- **SELECTED PASSAGE**:
»»

Be careful with diversified bets on junk bonds

In one my posts from yesterday where I was expressing dissapointment at the inability to purchase select junk bonds at reasonable yields, the user BigBeluga suggests junk bond ETFs and shares of companies that deal in venture capital financing or distressed lenders (he suggests a company that I'm unfamiliar with: HTGC.) I thought this was an important issue for anyone looking at high yield bonds so thought I would write a post with my views. I don't like his first idea (junk bond ETFs) but his latter idea (shares of companies that deal in them) seems more attractive.

Not A Fan of Junk Bond ETFs

BigBeluga mentions the two popular junk bond ETFs: JNK and HYG. Both of them have posted horrible returns this year. For example, the iShares iBoxx $ liquid high yield index has an year-to-date return of -30.65% (not sure if this includes interest/dividends) versus -9.12% for the iBoxx $ liquid investment grade index; +11.7% for Lehman 3-7 yr Treasury index (HYG has average maturity of around 7 years); and -37.66% for S&P 500. None of this should be surprising given that junk bonds behave like equity. In fact the big sell off is what makes them attractive. So why do I not like the ETFs?

««

- **DATA BELOW**:
»»

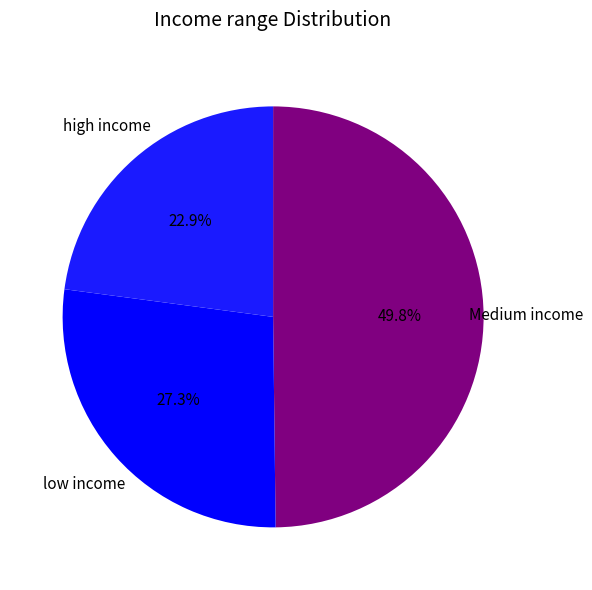

Is there a majority slice in this chart?

No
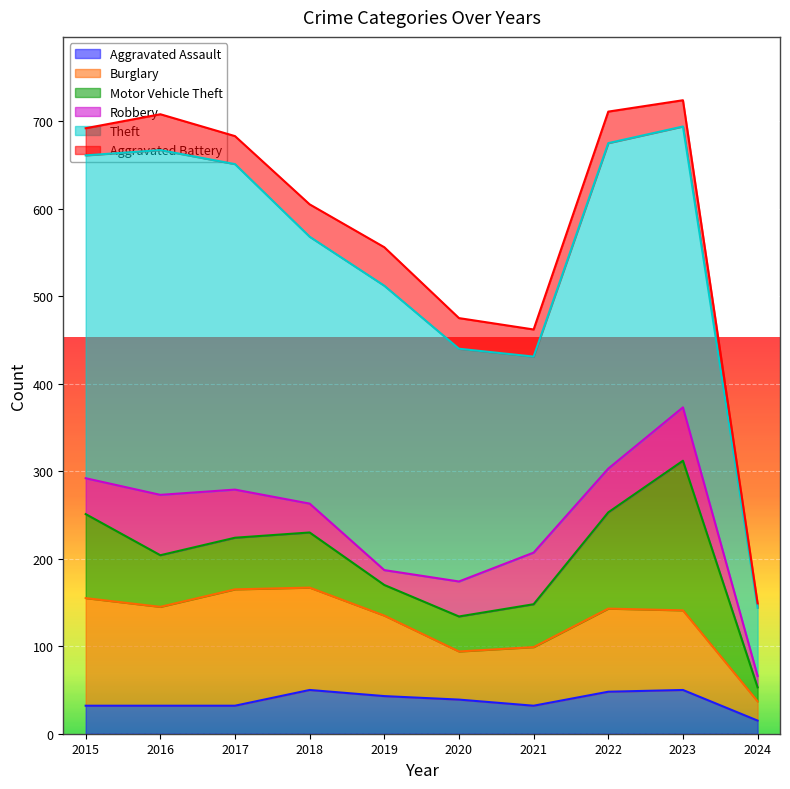

Between 2016 and 2022, which series saw the biggest shift?

Motor Vehicle Theft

««

- **EXPLORE THE MATERIAL**:
(1) Do these statements agree with the junk bond post? Answer yes or no for each, and quote the words from the post that decide it.
(a) The writer favors the idea of junk bond ETFs.
(b) HYG has an average maturity of around seven years.
(c) The writer already knew the company HTGC.
(2) Quote the junk bond post word for word, everything from "BigBeluga mentions the" down to "like the ETFs?".

- **RESPONSES IN ORDER**:
(1)
(a) No: "I don't like his first idea (junk bond ETFs)"
(b) Yes: "HYG has average maturity of around 7 years"
(c) No: "a company that I'm unfamiliar with: HTGC."

(2)
BigBeluga mentions the two popular junk bond ETFs: JNK and HYG. Both of them have posted horrible returns this year. For example, the iShares iBoxx $ liquid high yield index has an year-to-date return of -30.65% (not sure if this includes interest/dividends) versus -9.12% for the iBoxx $ liquid investment grade index; +11.7% for Lehman 3-7 yr Treasury index (HYG has average maturity of around 7 years); and -37.66% for S&P 500. None of this should be surprising given that junk bonds behave like equity. In fact the big sell off is what makes them attractive. So why do I not like the ETFs?